==== MATERIAL SUPPLIED ====
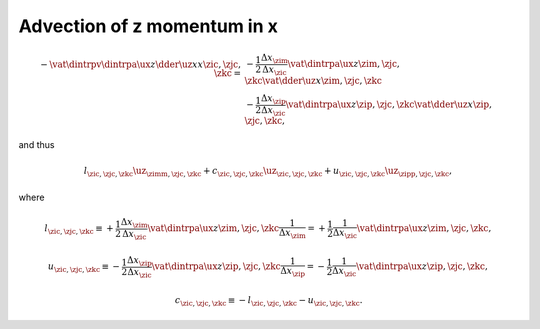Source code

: 
.. _impl_adv_z_x:

############################
Advection of z momentum in x
############################

.. math::

   -
   \vat{
      \dintrpv{
         \dintrpa{\ux}{z}
         \dder{\uz}{x}
      }{x}
   }{\zic, \zjc, \zkc}
   =
   &
   -
   \frac{1}{2}
   \frac{\Delta x_{\zim}}{\Delta x_{\zic}}
   \vat{
      \dintrpa{\ux}{z}
   }{\zim, \zjc, \zkc}
   \vat{
      \dder{\uz}{x}
   }{\zim, \zjc, \zkc} \\
   &
   -
   \frac{1}{2}
   \frac{\Delta x_{\zip}}{\Delta x_{\zic}}
   \vat{
      \dintrpa{\ux}{z}
   }{\zip, \zjc, \zkc}
   \vat{
      \dder{\uz}{x}
   }{\zip, \zjc, \zkc},

and thus

.. math::

   l_{\zic, \zjc, \zkc} {\uz}_{\zimm, \zjc, \zkc}
   +
   c_{\zic, \zjc, \zkc} {\uz}_{\zic , \zjc, \zkc}
   +
   u_{\zic, \zjc, \zkc} {\uz}_{\zipp, \zjc, \zkc},

where

.. math::

   l_{\zic, \zjc, \zkc}
   \equiv
   +
   \frac{1}{2}
   \frac{\Delta x_{\zim}}{\Delta x_{\zic}}
   \vat{\dintrpa{\ux}{z}}{\zim, \zjc, \zkc}
   \frac{1}{\Delta x_{\zim}}
   =
   +
   \frac{1}{2}
   \frac{1}{\Delta x_{\zic}}
   \vat{\dintrpa{\ux}{z}}{\zim, \zjc, \zkc},

.. math::

   u_{\zic, \zjc, \zkc}
   \equiv
   -
   \frac{1}{2}
   \frac{\Delta x_{\zip}}{\Delta x_{\zic}}
   \vat{\dintrpa{\ux}{z}}{\zip, \zjc, \zkc}
   \frac{1}{\Delta x_{\zip}}
   =
   -
   \frac{1}{2}
   \frac{1}{\Delta x_{\zic}}
   \vat{\dintrpa{\ux}{z}}{\zip, \zjc, \zkc},

.. math::

   c_{\zic, \zjc, \zkc}
   \equiv
   -
   l_{\zic, \zjc, \zkc}
   -
   u_{\zic, \zjc, \zkc}.

.. myliteralinclude:: /../../src/fluid/integrate/uz.c
   :language: c
   :tag: uz is transported by ux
====
JOB ITEM:
Restate the data above verbatim, skipping every image.

ANSWER TO THIS EXERCISE:
Source code

: 
.. _impl_adv_z_x:

############################
Advection of z momentum in x
############################

.. math::

   -
   \vat{
      \dintrpv{
         \dintrpa{\ux}{z}
         \dder{\uz}{x}
      }{x}
   }{\zic, \zjc, \zkc}
   =
   &
   -
   \frac{1}{2}
   \frac{\Delta x_{\zim}}{\Delta x_{\zic}}
   \vat{
      \dintrpa{\ux}{z}
   }{\zim, \zjc, \zkc}
   \vat{
      \dder{\uz}{x}
   }{\zim, \zjc, \zkc} \\
   &
   -
   \frac{1}{2}
   \frac{\Delta x_{\zip}}{\Delta x_{\zic}}
   \vat{
      \dintrpa{\ux}{z}
   }{\zip, \zjc, \zkc}
   \vat{
      \dder{\uz}{x}
   }{\zip, \zjc, \zkc},

and thus

.. math::

   l_{\zic, \zjc, \zkc} {\uz}_{\zimm, \zjc, \zkc}
   +
   c_{\zic, \zjc, \zkc} {\uz}_{\zic , \zjc, \zkc}
   +
   u_{\zic, \zjc, \zkc} {\uz}_{\zipp, \zjc, \zkc},

where

.. math::

   l_{\zic, \zjc, \zkc}
   \equiv
   +
   \frac{1}{2}
   \frac{\Delta x_{\zim}}{\Delta x_{\zic}}
   \vat{\dintrpa{\ux}{z}}{\zim, \zjc, \zkc}
   \frac{1}{\Delta x_{\zim}}
   =
   +
   \frac{1}{2}
   \frac{1}{\Delta x_{\zic}}
   \vat{\dintrpa{\ux}{z}}{\zim, \zjc, \zkc},

.. math::

   u_{\zic, \zjc, \zkc}
   \equiv
   -
   \frac{1}{2}
   \frac{\Delta x_{\zip}}{\Delta x_{\zic}}
   \vat{\dintrpa{\ux}{z}}{\zip, \zjc, \zkc}
   \frac{1}{\Delta x_{\zip}}
   =
   -
   \frac{1}{2}
   \frac{1}{\Delta x_{\zic}}
   \vat{\dintrpa{\ux}{z}}{\zip, \zjc, \zkc},

.. math::

   c_{\zic, \zjc, \zkc}
   \equiv
   -
   l_{\zic, \zjc, \zkc}
   -
   u_{\zic, \zjc, \zkc}.

.. myliteralinclude:: /../../src/fluid/integrate/uz.c
   :language: c
   :tag: uz is transported by ux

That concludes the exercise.